Dialah yang menciptakan kalian dari satu orang, kemudian darinya Dia menciptakan istrinya, agar menjadi cocok dan tenteram kepadanya” (Al-A’raf 189)
Maka sebenarnya kebahagiaan, ketenteraman dan kualitas hidup kita salah satunya adalah dengan hidup bersama dalam ikatan suami istri. Bukanlah harta itu yang menentramkan tapi pasangan kita lah yang menenteramkan. Karena dengan dengan menikah seorang lelaki akan terbuka luas peluangnya untuk berbuat lebih banyak lagi kebaikan.
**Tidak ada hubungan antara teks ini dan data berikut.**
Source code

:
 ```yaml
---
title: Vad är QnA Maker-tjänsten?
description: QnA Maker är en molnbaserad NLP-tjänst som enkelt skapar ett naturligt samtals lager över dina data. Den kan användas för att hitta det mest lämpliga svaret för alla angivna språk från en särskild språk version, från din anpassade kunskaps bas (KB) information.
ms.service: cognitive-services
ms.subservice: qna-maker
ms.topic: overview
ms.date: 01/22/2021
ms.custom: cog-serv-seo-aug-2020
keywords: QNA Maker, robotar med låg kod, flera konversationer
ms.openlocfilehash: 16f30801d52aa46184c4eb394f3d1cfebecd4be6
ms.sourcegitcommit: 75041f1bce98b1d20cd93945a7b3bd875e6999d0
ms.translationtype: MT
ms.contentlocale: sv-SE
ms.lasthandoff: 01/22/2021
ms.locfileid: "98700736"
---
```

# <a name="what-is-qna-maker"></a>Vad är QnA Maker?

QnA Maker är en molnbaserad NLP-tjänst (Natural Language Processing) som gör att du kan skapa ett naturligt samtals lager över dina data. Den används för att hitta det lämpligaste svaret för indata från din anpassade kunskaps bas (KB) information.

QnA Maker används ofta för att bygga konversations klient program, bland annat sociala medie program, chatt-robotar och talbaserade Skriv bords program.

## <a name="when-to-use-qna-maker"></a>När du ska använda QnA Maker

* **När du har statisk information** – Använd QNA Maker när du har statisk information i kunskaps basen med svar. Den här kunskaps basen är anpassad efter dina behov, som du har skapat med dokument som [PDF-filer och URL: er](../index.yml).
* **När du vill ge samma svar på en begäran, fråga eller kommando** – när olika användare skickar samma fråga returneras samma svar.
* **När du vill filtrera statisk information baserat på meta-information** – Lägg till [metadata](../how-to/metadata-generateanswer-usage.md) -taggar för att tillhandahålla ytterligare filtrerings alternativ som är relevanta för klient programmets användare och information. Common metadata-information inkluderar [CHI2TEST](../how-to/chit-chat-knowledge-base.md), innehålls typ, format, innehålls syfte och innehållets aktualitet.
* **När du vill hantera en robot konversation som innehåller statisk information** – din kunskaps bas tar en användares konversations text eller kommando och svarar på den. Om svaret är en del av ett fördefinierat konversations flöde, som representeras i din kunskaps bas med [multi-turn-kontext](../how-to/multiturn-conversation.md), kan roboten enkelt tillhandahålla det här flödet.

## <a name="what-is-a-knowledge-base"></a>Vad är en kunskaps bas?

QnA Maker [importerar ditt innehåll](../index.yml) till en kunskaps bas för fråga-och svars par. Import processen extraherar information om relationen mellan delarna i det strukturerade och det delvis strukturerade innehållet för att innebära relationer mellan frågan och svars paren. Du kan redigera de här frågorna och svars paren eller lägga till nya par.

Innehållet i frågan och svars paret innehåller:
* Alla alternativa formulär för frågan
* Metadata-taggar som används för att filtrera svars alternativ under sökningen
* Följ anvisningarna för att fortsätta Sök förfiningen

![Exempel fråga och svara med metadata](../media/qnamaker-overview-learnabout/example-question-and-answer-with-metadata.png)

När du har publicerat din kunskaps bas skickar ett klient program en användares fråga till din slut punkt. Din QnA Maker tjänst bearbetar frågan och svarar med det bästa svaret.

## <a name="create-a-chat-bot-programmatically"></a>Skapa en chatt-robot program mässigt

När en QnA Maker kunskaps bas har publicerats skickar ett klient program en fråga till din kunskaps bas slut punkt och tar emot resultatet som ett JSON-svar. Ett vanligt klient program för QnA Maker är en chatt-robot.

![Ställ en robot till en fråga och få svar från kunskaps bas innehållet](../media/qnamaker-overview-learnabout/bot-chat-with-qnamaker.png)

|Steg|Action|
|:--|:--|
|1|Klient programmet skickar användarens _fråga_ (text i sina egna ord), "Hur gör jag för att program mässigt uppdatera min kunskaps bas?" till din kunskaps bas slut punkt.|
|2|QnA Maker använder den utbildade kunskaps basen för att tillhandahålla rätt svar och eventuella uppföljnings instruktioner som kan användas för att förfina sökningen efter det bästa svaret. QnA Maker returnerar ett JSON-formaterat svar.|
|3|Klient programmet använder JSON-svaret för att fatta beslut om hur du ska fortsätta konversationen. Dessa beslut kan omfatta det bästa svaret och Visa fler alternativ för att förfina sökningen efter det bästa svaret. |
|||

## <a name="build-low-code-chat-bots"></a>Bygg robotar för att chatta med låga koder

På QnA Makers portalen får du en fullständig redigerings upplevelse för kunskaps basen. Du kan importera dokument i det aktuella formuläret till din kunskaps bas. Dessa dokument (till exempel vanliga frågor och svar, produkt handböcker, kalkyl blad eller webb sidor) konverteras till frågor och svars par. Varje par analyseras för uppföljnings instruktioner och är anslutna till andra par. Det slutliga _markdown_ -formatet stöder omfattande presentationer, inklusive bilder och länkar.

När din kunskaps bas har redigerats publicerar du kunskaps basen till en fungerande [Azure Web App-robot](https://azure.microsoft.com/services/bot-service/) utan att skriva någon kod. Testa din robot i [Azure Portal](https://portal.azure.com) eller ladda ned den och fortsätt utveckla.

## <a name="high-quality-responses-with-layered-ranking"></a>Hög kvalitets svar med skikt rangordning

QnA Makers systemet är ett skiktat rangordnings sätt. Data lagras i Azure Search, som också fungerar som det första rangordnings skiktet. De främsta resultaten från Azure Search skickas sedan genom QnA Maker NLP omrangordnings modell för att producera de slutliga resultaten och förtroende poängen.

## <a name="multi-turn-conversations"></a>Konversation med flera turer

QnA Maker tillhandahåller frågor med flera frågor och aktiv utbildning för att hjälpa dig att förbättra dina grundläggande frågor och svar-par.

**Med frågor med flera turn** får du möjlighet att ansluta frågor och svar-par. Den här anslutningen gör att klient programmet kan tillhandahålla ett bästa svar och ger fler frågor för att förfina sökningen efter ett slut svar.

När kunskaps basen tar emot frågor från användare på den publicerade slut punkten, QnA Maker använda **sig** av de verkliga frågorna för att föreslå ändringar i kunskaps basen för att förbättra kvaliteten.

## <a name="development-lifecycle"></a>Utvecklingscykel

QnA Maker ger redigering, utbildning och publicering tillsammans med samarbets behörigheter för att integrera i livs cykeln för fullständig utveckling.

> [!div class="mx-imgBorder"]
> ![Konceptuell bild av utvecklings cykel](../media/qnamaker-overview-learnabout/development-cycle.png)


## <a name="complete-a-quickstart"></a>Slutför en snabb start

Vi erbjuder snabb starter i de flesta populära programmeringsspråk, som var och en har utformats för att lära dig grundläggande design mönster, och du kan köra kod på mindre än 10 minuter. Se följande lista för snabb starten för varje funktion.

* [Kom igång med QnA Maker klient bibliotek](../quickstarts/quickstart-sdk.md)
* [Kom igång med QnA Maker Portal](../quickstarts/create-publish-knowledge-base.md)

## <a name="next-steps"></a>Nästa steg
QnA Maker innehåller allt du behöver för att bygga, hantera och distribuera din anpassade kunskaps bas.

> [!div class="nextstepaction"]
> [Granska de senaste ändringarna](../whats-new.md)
Lebih banyak sedekah, dan lebih cepat melaju menuju kedewasaan hidup yang sesungguhnya dengan senantiasa melatih diri menjadi pemimpi yang baik dalam menegakkan kebenaran dan mejauhkan keluarganya dari kemungkaran.
Dan orang-orang yang beriman, lelaki dan perempuan, sebahagian mereka (adalah) menjadi pelindung (penolong) bagi sebahagian yang lain. Mereka menyuruh (mengerjakan) yang ma’ruf, mencegah dari yang munkar, mendirikan shalat, menunaikan zakat, dan mereka taat kepada Allah dan Rasulnya. Mereka itu akan diberi rahmat oleh Allah ; sesungguhnya Allah Maha Perkasa lagi Maha Bijaksana (Qs. At Taubah (9) : 71).
Jika memang menunggu mapan. Kapan kira kira kita bisa memastikan harus menikah? Bukankah kata mapan itu sendiri adalah hal yang tidak jelas ukurannya? Sebagai contoh, ada seorang pemuda yang dipaksa menikah oleh calon istrinya, dan ia menolak dengan alasan belum mapan. Namun si calon istri tetap bersikukuh dan mengancam jika tidak menikah maka lebih baik hubungan mereka di akhiri karena dirinya akan menikah dengan lelaki lain. Kemudian singkat cerita mereka pun menikah dalam keadaan yang belum mapan. Setelah pernikahan mereka berusia lima tahun, ternyata keadaan ekonomi mereka juga belum bisa dikatakan mapan, masih biasa-biasa saja. Yang perlu kita renungkan kalau saja mereka tidak menikah lima tahun yang lalu, bisa jadi sampai hari ini mereka belum juga menikah, karena ekonomi belum juga mapan.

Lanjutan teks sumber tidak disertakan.